BEGIN Source material
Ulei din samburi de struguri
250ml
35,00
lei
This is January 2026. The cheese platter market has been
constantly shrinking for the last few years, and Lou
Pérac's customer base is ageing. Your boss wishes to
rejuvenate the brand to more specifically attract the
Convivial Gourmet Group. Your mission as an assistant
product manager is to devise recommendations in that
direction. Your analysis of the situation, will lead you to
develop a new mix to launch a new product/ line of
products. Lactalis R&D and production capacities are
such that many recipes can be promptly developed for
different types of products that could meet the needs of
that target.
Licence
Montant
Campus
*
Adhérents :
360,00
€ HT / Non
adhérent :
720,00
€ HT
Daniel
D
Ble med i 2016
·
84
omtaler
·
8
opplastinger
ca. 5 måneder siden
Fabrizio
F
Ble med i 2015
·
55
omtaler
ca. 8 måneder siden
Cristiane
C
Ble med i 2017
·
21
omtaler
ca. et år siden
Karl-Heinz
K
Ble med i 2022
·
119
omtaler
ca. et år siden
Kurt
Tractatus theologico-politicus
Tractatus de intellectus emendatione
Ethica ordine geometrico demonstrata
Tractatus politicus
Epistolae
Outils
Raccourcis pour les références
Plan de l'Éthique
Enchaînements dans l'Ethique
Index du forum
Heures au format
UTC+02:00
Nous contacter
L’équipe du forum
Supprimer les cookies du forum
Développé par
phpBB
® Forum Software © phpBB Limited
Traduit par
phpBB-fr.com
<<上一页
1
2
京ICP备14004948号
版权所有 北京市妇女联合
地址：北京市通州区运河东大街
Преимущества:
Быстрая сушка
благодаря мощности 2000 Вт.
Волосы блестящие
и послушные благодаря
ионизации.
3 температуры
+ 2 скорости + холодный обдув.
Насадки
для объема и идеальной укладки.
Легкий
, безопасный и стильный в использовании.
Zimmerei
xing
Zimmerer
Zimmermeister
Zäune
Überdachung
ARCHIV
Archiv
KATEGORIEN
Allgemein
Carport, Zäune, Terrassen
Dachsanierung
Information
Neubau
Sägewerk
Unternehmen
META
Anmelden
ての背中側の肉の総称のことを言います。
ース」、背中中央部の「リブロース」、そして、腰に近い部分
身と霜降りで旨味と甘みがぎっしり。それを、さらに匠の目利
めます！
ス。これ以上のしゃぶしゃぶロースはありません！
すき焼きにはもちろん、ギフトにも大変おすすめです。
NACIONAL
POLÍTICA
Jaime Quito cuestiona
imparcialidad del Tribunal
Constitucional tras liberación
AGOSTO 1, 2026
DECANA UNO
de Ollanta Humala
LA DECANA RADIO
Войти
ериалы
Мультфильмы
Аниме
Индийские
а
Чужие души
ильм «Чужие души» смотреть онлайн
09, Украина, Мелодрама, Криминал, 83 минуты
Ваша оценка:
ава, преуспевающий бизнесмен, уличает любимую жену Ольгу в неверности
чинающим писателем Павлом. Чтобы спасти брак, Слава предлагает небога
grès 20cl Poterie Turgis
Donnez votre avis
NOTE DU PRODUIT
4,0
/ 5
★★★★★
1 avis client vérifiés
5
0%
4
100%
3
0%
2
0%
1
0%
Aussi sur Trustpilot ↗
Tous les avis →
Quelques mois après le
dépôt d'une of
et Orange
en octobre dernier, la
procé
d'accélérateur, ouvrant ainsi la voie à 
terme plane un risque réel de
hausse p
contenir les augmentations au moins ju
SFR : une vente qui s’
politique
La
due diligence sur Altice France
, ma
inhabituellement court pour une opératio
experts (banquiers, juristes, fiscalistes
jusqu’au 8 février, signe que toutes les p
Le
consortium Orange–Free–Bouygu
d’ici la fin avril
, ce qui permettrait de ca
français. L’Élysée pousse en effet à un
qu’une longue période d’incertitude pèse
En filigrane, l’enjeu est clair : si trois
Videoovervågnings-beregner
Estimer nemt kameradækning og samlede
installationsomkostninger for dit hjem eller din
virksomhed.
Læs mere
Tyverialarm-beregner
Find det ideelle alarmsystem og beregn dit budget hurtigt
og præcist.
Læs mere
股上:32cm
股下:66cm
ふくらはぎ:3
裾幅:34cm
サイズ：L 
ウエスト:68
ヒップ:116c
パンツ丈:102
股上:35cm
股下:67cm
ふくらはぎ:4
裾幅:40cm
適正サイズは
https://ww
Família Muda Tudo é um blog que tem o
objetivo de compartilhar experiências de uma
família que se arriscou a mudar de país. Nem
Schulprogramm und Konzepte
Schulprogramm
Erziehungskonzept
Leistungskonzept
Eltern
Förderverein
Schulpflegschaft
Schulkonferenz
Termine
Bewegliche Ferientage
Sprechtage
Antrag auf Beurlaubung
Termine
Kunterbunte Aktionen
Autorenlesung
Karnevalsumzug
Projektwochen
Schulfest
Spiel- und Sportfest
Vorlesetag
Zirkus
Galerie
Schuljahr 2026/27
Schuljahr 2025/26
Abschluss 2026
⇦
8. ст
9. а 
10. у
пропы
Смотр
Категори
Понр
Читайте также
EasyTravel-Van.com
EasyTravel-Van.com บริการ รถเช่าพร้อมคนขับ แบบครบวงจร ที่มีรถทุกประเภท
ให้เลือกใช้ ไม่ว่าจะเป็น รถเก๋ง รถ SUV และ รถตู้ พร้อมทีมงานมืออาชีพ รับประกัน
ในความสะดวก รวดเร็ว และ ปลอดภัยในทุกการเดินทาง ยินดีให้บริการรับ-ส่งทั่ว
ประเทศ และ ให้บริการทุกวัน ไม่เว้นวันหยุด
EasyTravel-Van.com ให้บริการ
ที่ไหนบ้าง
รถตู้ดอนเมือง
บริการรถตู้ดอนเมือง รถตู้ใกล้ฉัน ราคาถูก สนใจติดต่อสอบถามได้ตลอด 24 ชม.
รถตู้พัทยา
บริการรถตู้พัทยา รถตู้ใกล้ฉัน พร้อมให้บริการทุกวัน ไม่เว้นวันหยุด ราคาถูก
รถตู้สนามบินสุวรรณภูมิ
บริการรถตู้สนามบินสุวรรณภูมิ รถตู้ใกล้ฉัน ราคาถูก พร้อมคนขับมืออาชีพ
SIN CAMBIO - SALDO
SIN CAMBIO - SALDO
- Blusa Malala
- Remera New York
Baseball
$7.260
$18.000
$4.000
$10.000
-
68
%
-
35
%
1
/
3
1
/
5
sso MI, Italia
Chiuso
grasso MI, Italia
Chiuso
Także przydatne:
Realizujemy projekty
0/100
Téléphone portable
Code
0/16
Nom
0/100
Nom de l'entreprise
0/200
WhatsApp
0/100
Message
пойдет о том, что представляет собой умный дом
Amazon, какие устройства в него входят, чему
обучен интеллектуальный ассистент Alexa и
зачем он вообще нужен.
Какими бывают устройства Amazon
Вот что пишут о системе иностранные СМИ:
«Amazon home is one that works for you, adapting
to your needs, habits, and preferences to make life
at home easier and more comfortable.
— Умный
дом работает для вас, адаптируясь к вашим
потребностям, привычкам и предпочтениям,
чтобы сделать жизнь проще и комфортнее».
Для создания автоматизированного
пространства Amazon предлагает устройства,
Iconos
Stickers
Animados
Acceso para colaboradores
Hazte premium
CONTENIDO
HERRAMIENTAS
END Source material
- _Task to carry out_:
Every line above must be repeated exactly as it appears.

- _Response for this exercise_:
Ulei din samburi de struguri
250ml
35,00
lei
This is January 2026. The cheese platter market has been
constantly shrinking for the last few years, and Lou
Pérac's customer base is ageing. Your boss wishes to
rejuvenate the brand to more specifically attract the
Convivial Gourmet Group. Your mission as an assistant
product manager is to devise recommendations in that
direction. Your analysis of the situation, will lead you to
develop a new mix to launch a new product/ line of
products. Lactalis R&D and production capacities are
such that many recipes can be promptly developed for
different types of products that could meet the needs of
that target.
Licence
Montant
Campus
*
Adhérents :
360,00
€ HT / Non
adhérent :
720,00
€ HT
Daniel
D
Ble med i 2016
·
84
omtaler
·
8
opplastinger
ca. 5 måneder siden
Fabrizio
F
Ble med i 2015
·
55
omtaler
ca. 8 måneder siden
Cristiane
C
Ble med i 2017
·
21
omtaler
ca. et år siden
Karl-Heinz
K
Ble med i 2022
·
119
omtaler
ca. et år siden
Kurt
Tractatus theologico-politicus
Tractatus de intellectus emendatione
Ethica ordine geometrico demonstrata
Tractatus politicus
Epistolae
Outils
Raccourcis pour les références
Plan de l'Éthique
Enchaînements dans l'Ethique
Index du forum
Heures au format
UTC+02:00
Nous contacter
L’équipe du forum
Supprimer les cookies du forum
Développé par
phpBB
® Forum Software © phpBB Limited
Traduit par
phpBB-fr.com
<<上一页
1
2
京ICP备14004948号
版权所有 北京市妇女联合
地址：北京市通州区运河东大街
Преимущества:
Быстрая сушка
благодаря мощности 2000 Вт.
Волосы блестящие
и послушные благодаря
ионизации.
3 температуры
+ 2 скорости + холодный обдув.
Насадки
для объема и идеальной укладки.
Легкий
, безопасный и стильный в использовании.
Zimmerei
xing
Zimmerer
Zimmermeister
Zäune
Überdachung
ARCHIV
Archiv
KATEGORIEN
Allgemein
Carport, Zäune, Terrassen
Dachsanierung
Information
Neubau
Sägewerk
Unternehmen
META
Anmelden
ての背中側の肉の総称のことを言います。
ース」、背中中央部の「リブロース」、そして、腰に近い部分
身と霜降りで旨味と甘みがぎっしり。それを、さらに匠の目利
めます！
ス。これ以上のしゃぶしゃぶロースはありません！
すき焼きにはもちろん、ギフトにも大変おすすめです。
NACIONAL
POLÍTICA
Jaime Quito cuestiona
imparcialidad del Tribunal
Constitucional tras liberación
AGOSTO 1, 2026
DECANA UNO
de Ollanta Humala
LA DECANA RADIO
Войти
ериалы
Мультфильмы
Аниме
Индийские
а
Чужие души
ильм «Чужие души» смотреть онлайн
09, Украина, Мелодрама, Криминал, 83 минуты
Ваша оценка:
ава, преуспевающий бизнесмен, уличает любимую жену Ольгу в неверности
чинающим писателем Павлом. Чтобы спасти брак, Слава предлагает небога
grès 20cl Poterie Turgis
Donnez votre avis
NOTE DU PRODUIT
4,0
/ 5
★★★★★
1 avis client vérifiés
5
0%
4
100%
3
0%
2
0%
1
0%
Aussi sur Trustpilot ↗
Tous les avis →
Quelques mois après le
dépôt d'une of
et Orange
en octobre dernier, la
procé
d'accélérateur, ouvrant ainsi la voie à 
terme plane un risque réel de
hausse p
contenir les augmentations au moins ju
SFR : une vente qui s’
politique
La
due diligence sur Altice France
, ma
inhabituellement court pour une opératio
experts (banquiers, juristes, fiscalistes
jusqu’au 8 février, signe que toutes les p
Le
consortium Orange–Free–Bouygu
d’ici la fin avril
, ce qui permettrait de ca
français. L’Élysée pousse en effet à un
qu’une longue période d’incertitude pèse
En filigrane, l’enjeu est clair : si trois
Videoovervågnings-beregner
Estimer nemt kameradækning og samlede
installationsomkostninger for dit hjem eller din
virksomhed.
Læs mere
Tyverialarm-beregner
Find det ideelle alarmsystem og beregn dit budget hurtigt
og præcist.
Læs mere
股上:32cm
股下:66cm
ふくらはぎ:3
裾幅:34cm
サイズ：L 
ウエスト:68
ヒップ:116c
パンツ丈:102
股上:35cm
股下:67cm
ふくらはぎ:4
裾幅:40cm
適正サイズは
https://ww
Família Muda Tudo é um blog que tem o
objetivo de compartilhar experiências de uma
família que se arriscou a mudar de país. Nem
Schulprogramm und Konzepte
Schulprogramm
Erziehungskonzept
Leistungskonzept
Eltern
Förderverein
Schulpflegschaft
Schulkonferenz
Termine
Bewegliche Ferientage
Sprechtage
Antrag auf Beurlaubung
Termine
Kunterbunte Aktionen
Autorenlesung
Karnevalsumzug
Projektwochen
Schulfest
Spiel- und Sportfest
Vorlesetag
Zirkus
Galerie
Schuljahr 2026/27
Schuljahr 2025/26
Abschluss 2026
⇦
8. ст
9. а 
10. у
пропы
Смотр
Категори
Понр
Читайте также
EasyTravel-Van.com
EasyTravel-Van.com บริการ รถเช่าพร้อมคนขับ แบบครบวงจร ที่มีรถทุกประเภท
ให้เลือกใช้ ไม่ว่าจะเป็น รถเก๋ง รถ SUV และ รถตู้ พร้อมทีมงานมืออาชีพ รับประกัน
ในความสะดวก รวดเร็ว และ ปลอดภัยในทุกการเดินทาง ยินดีให้บริการรับ-ส่งทั่ว
ประเทศ และ ให้บริการทุกวัน ไม่เว้นวันหยุด
EasyTravel-Van.com ให้บริการ
ที่ไหนบ้าง
รถตู้ดอนเมือง
บริการรถตู้ดอนเมือง รถตู้ใกล้ฉัน ราคาถูก สนใจติดต่อสอบถามได้ตลอด 24 ชม.
รถตู้พัทยา
บริการรถตู้พัทยา รถตู้ใกล้ฉัน พร้อมให้บริการทุกวัน ไม่เว้นวันหยุด ราคาถูก
รถตู้สนามบินสุวรรณภูมิ
บริการรถตู้สนามบินสุวรรณภูมิ รถตู้ใกล้ฉัน ราคาถูก พร้อมคนขับมืออาชีพ
SIN CAMBIO - SALDO
SIN CAMBIO - SALDO
- Blusa Malala
- Remera New York
Baseball
$7.260
$18.000
$4.000
$10.000
-
68
%
-
35
%
1
/
3
1
/
5
sso MI, Italia
Chiuso
grasso MI, Italia
Chiuso
Także przydatne:
Realizujemy projekty
0/100
Téléphone portable
Code
0/16
Nom
0/100
Nom de l'entreprise
0/200
WhatsApp
0/100
Message
пойдет о том, что представляет собой умный дом
Amazon, какие устройства в него входят, чему
обучен интеллектуальный ассистент Alexa и
зачем он вообще нужен.
Какими бывают устройства Amazon
Вот что пишут о системе иностранные СМИ:
«Amazon home is one that works for you, adapting
to your needs, habits, and preferences to make life
at home easier and more comfortable.
— Умный
дом работает для вас, адаптируясь к вашим
потребностям, привычкам и предпочтениям,
чтобы сделать жизнь проще и комфортнее».
Для создания автоматизированного
пространства Amazon предлагает устройства,
Iconos
Stickers
Animados
Acceso para colaboradores
Hazte premium
CONTENIDO
HERRAMIENTAS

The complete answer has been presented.